1D pressureless gas dynamics systems in a strip
Abhrojyoti Sen
TL;DR
The paper develops an explicit boundary-potential framework to construct global measure-valued entropy solutions for the 1D pressureless gas dynamics system in a strip. By formulating initial and boundary potentials and minimizing them, it builds a pair $(m,u)$ with $dq=udm$ and $dE=\tfrac12 u^2 dm$, proving weak existence and entropy admissibility while capturing boundary mass accumulation as Dirac masses when classical boundary fulfillment fails. It also provides detailed Riemann-type examples that illustrate boundary concentration, interior curve concentration, and rarefaction–shock interactions, highlighting how boundary data govern singularity formation and propagation.
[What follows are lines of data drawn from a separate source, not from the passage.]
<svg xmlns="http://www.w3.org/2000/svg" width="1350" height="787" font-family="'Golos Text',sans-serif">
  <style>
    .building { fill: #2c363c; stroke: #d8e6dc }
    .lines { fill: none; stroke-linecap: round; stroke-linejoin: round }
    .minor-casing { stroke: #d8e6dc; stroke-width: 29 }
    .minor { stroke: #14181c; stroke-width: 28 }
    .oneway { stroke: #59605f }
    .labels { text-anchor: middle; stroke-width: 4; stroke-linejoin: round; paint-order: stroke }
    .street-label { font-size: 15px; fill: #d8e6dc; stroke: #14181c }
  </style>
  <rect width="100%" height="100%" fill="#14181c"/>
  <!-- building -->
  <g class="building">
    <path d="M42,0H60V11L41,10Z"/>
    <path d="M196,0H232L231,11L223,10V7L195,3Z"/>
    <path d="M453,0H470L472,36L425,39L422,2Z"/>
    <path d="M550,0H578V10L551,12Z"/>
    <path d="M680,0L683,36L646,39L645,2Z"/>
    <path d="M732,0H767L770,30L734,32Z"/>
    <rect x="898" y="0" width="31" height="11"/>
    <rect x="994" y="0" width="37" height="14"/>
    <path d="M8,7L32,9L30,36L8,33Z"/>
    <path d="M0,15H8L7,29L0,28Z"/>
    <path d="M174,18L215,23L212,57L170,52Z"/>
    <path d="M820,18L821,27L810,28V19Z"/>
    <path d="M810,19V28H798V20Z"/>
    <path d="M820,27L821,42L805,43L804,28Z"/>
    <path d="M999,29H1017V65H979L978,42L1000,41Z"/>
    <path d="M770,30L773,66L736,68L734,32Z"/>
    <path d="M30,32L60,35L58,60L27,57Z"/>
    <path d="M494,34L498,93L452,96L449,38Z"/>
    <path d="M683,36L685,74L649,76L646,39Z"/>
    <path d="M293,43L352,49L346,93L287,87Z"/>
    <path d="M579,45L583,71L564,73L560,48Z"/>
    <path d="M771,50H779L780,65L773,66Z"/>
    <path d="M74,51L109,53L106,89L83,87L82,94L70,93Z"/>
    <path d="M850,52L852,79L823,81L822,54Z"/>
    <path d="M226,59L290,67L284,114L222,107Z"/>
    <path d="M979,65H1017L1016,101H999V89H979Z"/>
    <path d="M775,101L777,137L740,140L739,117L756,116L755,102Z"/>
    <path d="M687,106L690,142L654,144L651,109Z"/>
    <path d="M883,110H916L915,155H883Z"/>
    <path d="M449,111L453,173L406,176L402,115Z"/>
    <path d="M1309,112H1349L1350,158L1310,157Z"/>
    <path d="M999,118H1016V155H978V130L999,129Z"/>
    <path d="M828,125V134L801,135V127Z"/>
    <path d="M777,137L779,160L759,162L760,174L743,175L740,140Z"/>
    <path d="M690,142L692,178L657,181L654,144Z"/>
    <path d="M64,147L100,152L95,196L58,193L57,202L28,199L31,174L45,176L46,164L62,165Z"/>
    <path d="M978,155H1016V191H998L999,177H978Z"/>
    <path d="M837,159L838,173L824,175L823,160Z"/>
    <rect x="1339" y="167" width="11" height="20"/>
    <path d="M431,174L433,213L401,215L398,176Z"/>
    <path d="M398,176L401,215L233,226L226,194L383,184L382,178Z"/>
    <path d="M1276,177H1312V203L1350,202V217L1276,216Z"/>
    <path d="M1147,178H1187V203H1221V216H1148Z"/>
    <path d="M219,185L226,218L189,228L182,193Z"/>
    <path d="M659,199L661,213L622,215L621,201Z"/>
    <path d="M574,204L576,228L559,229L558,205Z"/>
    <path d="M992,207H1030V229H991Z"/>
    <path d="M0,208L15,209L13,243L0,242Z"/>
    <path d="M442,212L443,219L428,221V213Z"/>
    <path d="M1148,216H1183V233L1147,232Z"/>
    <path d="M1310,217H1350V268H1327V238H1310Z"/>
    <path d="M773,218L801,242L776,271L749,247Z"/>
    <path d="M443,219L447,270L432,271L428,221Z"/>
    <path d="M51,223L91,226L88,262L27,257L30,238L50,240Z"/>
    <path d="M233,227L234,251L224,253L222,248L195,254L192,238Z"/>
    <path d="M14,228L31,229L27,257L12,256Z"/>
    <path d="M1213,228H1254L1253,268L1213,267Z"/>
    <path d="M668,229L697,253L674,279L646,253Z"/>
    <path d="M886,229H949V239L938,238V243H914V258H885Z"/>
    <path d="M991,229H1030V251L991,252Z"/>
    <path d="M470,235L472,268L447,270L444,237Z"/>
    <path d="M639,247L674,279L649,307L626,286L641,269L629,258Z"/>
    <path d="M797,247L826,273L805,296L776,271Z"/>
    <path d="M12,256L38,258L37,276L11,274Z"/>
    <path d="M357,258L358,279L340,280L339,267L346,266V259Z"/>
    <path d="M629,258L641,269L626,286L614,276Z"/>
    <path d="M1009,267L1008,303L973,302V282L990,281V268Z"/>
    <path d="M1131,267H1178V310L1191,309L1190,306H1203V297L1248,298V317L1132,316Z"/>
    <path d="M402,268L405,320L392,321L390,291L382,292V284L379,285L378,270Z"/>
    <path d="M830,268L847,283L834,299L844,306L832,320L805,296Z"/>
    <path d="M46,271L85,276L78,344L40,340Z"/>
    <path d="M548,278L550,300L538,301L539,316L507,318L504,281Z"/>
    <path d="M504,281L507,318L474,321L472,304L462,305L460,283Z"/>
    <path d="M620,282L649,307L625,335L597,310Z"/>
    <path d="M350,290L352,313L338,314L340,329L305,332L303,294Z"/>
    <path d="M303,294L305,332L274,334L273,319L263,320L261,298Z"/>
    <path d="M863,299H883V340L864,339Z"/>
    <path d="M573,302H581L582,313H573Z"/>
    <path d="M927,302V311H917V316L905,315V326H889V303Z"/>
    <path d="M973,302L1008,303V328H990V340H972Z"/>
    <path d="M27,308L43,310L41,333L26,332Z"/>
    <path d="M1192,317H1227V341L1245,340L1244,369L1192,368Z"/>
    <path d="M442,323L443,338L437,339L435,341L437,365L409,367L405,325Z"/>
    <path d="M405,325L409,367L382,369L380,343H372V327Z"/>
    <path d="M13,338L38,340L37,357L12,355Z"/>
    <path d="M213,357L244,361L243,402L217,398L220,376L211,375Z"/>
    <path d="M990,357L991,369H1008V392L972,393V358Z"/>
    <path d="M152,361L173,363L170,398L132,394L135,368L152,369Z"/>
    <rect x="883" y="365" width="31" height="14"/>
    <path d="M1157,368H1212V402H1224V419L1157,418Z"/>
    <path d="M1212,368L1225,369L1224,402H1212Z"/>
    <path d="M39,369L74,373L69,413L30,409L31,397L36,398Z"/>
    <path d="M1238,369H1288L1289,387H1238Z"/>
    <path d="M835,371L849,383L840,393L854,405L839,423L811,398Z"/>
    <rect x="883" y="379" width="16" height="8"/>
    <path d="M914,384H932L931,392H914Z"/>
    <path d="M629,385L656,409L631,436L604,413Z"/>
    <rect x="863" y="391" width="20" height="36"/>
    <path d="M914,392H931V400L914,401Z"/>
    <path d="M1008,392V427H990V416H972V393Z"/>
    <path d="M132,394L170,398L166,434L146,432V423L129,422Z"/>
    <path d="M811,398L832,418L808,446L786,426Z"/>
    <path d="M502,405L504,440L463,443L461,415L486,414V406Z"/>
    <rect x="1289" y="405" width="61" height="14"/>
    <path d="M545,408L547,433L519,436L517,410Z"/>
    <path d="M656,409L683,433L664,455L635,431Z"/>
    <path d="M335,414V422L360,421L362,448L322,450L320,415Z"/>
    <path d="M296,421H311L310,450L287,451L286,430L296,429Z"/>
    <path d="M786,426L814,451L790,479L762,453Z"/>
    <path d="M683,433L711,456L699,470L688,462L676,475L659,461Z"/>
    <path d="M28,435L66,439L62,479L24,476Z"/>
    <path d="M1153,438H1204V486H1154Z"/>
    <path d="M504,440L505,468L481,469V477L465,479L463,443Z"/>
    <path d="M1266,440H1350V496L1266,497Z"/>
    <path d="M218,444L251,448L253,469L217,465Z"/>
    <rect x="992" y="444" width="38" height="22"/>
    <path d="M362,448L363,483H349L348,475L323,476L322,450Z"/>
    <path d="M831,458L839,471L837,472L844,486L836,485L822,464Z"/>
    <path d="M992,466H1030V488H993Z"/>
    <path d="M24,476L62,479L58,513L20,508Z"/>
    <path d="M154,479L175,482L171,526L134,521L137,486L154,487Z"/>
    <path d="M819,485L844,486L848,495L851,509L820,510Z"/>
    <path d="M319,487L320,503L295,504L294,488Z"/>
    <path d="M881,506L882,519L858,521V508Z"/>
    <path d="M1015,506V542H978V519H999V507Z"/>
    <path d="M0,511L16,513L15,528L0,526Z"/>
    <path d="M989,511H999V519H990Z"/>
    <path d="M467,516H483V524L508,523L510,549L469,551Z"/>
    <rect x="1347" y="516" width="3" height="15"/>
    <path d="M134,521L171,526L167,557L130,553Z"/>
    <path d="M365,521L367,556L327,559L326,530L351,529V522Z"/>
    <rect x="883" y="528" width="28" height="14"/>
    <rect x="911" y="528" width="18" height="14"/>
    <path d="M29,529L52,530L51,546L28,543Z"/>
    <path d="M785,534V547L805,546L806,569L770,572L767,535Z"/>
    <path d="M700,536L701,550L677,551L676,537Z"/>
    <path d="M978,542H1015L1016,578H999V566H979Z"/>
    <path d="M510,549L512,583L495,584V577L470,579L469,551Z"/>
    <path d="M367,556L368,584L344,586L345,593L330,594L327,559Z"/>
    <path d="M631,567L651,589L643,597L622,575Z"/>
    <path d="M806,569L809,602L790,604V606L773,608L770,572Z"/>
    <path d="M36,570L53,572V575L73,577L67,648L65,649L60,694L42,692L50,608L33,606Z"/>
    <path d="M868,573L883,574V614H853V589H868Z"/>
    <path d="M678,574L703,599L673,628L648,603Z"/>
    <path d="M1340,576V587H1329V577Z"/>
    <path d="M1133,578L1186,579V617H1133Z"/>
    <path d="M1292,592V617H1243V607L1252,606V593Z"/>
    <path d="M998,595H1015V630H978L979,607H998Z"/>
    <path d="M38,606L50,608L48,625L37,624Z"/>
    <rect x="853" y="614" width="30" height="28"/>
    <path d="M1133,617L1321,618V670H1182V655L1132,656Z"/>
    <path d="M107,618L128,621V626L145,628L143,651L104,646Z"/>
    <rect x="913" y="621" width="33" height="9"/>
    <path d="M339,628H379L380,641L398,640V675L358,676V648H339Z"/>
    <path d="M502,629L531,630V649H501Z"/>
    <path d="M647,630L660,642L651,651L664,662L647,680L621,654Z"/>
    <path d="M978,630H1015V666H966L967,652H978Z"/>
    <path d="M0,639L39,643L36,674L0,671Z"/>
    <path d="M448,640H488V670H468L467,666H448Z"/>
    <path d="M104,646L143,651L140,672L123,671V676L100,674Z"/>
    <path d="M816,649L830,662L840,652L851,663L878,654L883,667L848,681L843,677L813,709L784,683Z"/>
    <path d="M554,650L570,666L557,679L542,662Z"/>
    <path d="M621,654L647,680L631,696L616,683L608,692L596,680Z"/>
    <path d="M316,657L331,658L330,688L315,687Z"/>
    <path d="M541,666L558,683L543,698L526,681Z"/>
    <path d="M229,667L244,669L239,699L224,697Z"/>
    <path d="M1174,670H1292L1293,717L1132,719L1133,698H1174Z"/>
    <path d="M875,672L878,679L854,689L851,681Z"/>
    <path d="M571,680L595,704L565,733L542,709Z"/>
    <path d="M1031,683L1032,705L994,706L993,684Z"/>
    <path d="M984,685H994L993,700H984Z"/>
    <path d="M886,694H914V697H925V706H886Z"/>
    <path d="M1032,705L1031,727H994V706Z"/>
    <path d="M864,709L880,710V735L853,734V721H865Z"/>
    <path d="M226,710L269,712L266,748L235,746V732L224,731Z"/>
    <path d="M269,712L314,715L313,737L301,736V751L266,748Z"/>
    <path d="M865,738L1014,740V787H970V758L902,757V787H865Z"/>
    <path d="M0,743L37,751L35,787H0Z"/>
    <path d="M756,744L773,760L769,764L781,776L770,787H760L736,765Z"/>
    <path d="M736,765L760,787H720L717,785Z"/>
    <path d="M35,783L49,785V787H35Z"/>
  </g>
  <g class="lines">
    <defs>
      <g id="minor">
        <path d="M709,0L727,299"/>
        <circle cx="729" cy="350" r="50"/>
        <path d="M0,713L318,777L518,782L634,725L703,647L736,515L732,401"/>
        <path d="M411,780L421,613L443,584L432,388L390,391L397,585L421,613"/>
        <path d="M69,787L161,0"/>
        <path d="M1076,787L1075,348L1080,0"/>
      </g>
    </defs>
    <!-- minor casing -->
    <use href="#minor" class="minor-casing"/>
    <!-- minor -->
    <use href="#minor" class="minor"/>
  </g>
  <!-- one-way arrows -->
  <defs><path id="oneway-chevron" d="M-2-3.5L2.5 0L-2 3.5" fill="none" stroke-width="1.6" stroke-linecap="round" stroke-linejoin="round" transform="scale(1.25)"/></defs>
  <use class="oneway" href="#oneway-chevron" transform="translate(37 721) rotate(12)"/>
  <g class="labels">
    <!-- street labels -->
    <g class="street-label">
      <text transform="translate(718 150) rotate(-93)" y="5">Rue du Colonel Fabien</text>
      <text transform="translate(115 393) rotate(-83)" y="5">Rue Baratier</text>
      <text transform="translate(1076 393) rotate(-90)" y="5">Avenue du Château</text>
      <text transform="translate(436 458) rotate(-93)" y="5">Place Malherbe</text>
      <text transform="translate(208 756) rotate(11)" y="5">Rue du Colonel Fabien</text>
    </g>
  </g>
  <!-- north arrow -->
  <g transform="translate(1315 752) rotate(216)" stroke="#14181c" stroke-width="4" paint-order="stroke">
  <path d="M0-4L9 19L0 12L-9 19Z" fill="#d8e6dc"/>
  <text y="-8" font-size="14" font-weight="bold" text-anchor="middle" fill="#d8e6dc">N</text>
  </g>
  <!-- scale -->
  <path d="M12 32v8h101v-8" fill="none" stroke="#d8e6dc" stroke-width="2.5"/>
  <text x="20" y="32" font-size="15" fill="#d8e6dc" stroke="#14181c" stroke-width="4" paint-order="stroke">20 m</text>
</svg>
The results illuminate boundary effects and singularity formation in measure-valued solutions for hyperbolic systems and point toward extensions to nonhomogeneous terms and discontinuous sources.
Abstract
We construct explicit measure-valued solutions to the one-dimensional pressureless gas dynamics system in a strip-like domain by introducing a new boundary potential. The constructed solutions satisfy an entropy condition, and depending on the boundary data and the behavior of the potentials, mass accumulation can occur at the boundaries. The approach relies on a systematic treatment of boundary potentials and their interactions with the initial data, providing a more precise understanding of the formation and propagation of singularities in measure-valued solutions.